Saturday 1 June 2013

Implementing a generic Singleton in C#

This article will present the necessary code to implement a generic Singleton class in C#. Singletons are implemented in code, where you want to be sure there is one and only one instance of an object. An alternative is static classes, but static classes can only contain static methods and static properties / fields. Often your class be a non-static class, and in some contexts it is desired to be sure there is only one instance. There are some help in Inversion of Control (IoC) such as MEF to create a singleton (PartCreationPolicy.Shared), but sooner or later a need for creating a singleton is present.
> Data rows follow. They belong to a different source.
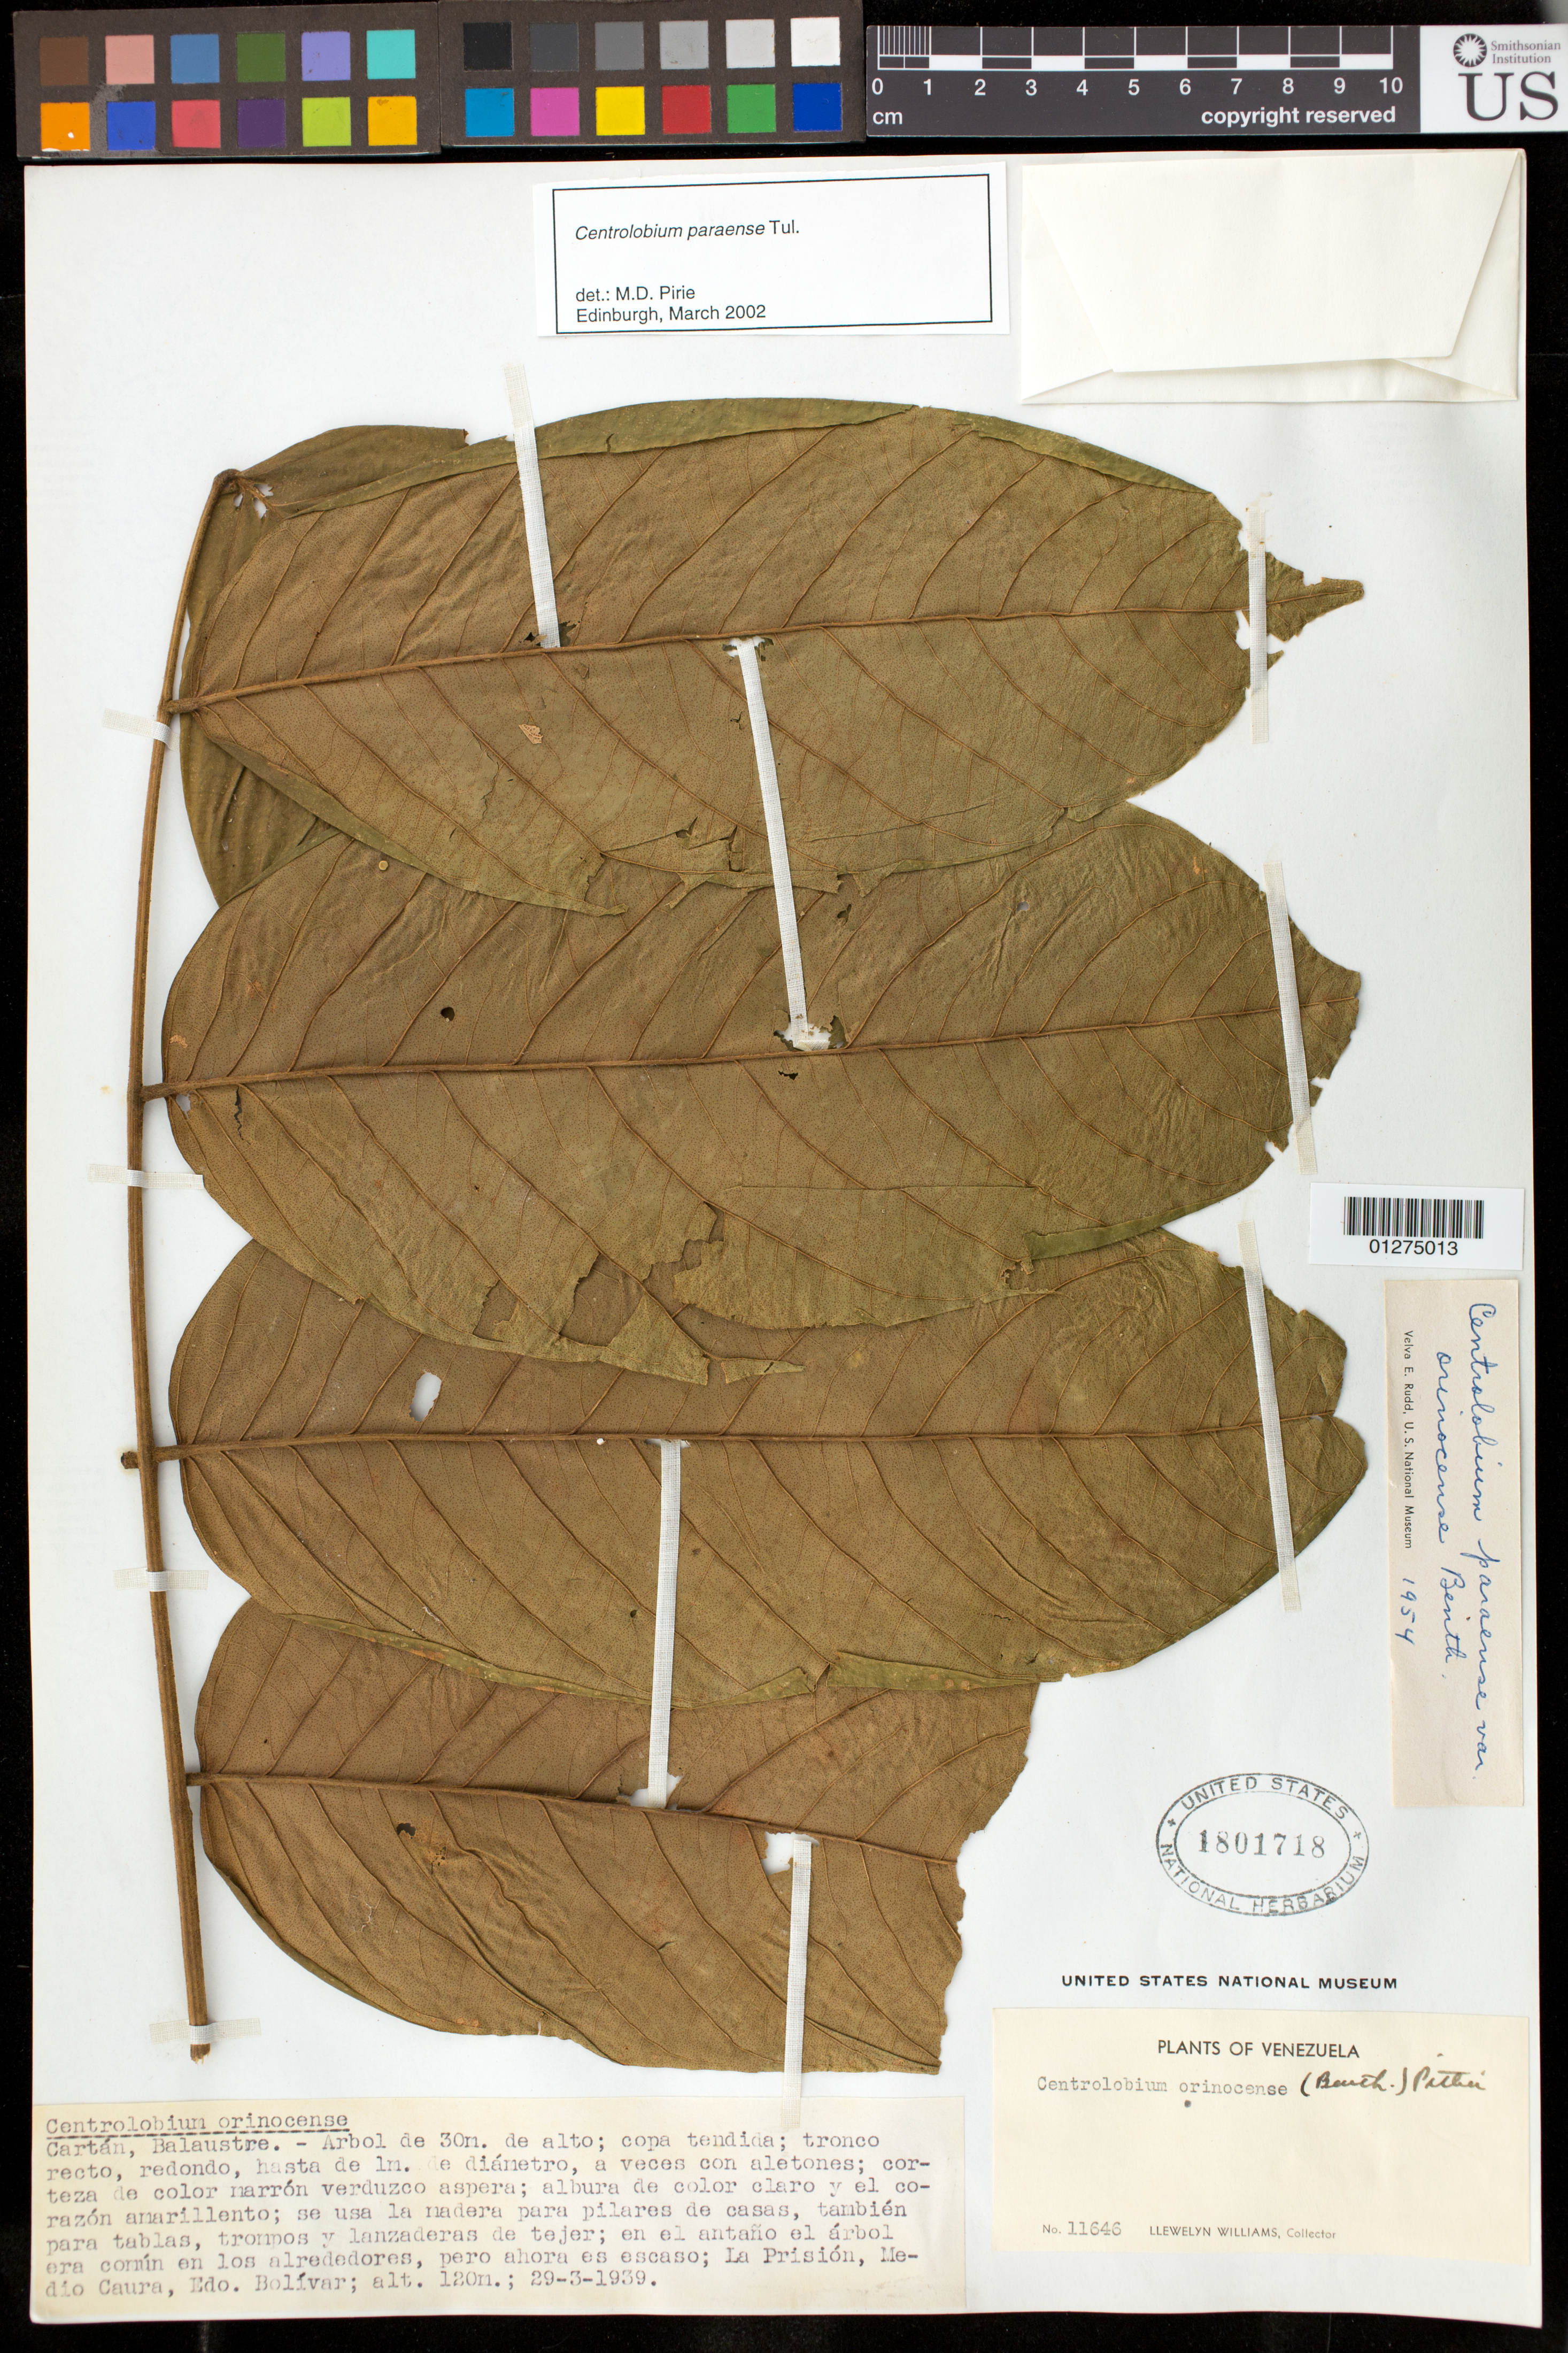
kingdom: Plantae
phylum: Tracheophyta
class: Magnoliopsida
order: Fabales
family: Fabaceae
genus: Centrolobium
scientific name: Centrolobium paraense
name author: Tul.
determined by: Pirie, M. D., (U)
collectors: Ll. Williams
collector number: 11646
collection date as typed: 29-3-39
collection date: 1939-03-29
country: Venezuela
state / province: Bolívar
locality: La Prisión, Medio Caura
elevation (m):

Let us first review the code for the generic singleton:

    public class Singleton<T> where T : new()
    {
        private static readonly T instance;

        static Singleton()
        {
            instance = new T();
        }

        public static T Instance
        {
            get { return instance; }
        }

        private Singleton()
        {

        }

    }

The Singleton Instance property is static and returns the private static readonly instance field of type T. It is important that the Instance property is returning the same instance here obviously, which is why we do not have a setter on this property. We constrain the Singleton class to have the generic constraint new, such that we can easily instantiate the object of type T. As you can see, we do not support specifying an overloaded constructor on the object of type T here. Without the use of the new generic constraint, one would have to instantiation via Activator.CreateInstance or some other means. In addition, we add a private default constructor, we do not want consumers to instantiate new Singleton objects of this class. For a demonstration of this, let us take this sample class, with a simple derived class:

    public class ProgramManager
    {
        private Guid guid;

        public ProgramManager()
        {
            guid = Guid.NewGuid();
        }

        public void PrintGuid()
        {
            Console.WriteLine("Guid is:" + guid);
        }

    }
 
    public class OperationManager : ProgramManager
    {



    }

I have created these three classes in a simple console application, this is how the running demo looks like:

            var programManager = Singleton<ProgramManager>.Instance;
            var secondProgramManager = Singleton<ProgramManager>.Instance;
            var operationManager = Singleton<OperationManager>.Instance;
            var secondOperationManager = Singleton<OperationManager>.Instance;
            programManager.PrintGuid();
            secondProgramManager.PrintGuid();
            operationManager.PrintGuid();
            secondOperationManager.PrintGuid();
            Console.WriteLine("Press any key to continue ..."); 
            Console.ReadKey(); 

The output is:

Guid is:842edf61-56c7-4916-a766-783e911361c8
Guid is:842edf61-56c7-4916-a766-783e911361c8
Guid is:987a113e-c664-4681-b9fb-6d463768327a
Guid is:987a113e-c664-4681-b9fb-6d463768327a
Press any key to continue ... .


Of course, the guids above will differ for each execution of the console application, but note that we got the same Guid in both cases for the two different classes. Our Singleton<T> Instance property always returns the same object, and keeps via the generic type argument separate instances of the Singleton generic instance demonstrated here. This shows this generic Singleton class can be used for many different scenarios. One feature I would like to add is the possibility to specify which constructor to call in the instantiation of the object of type T. I have not found a correct way to implement this yet using the code above.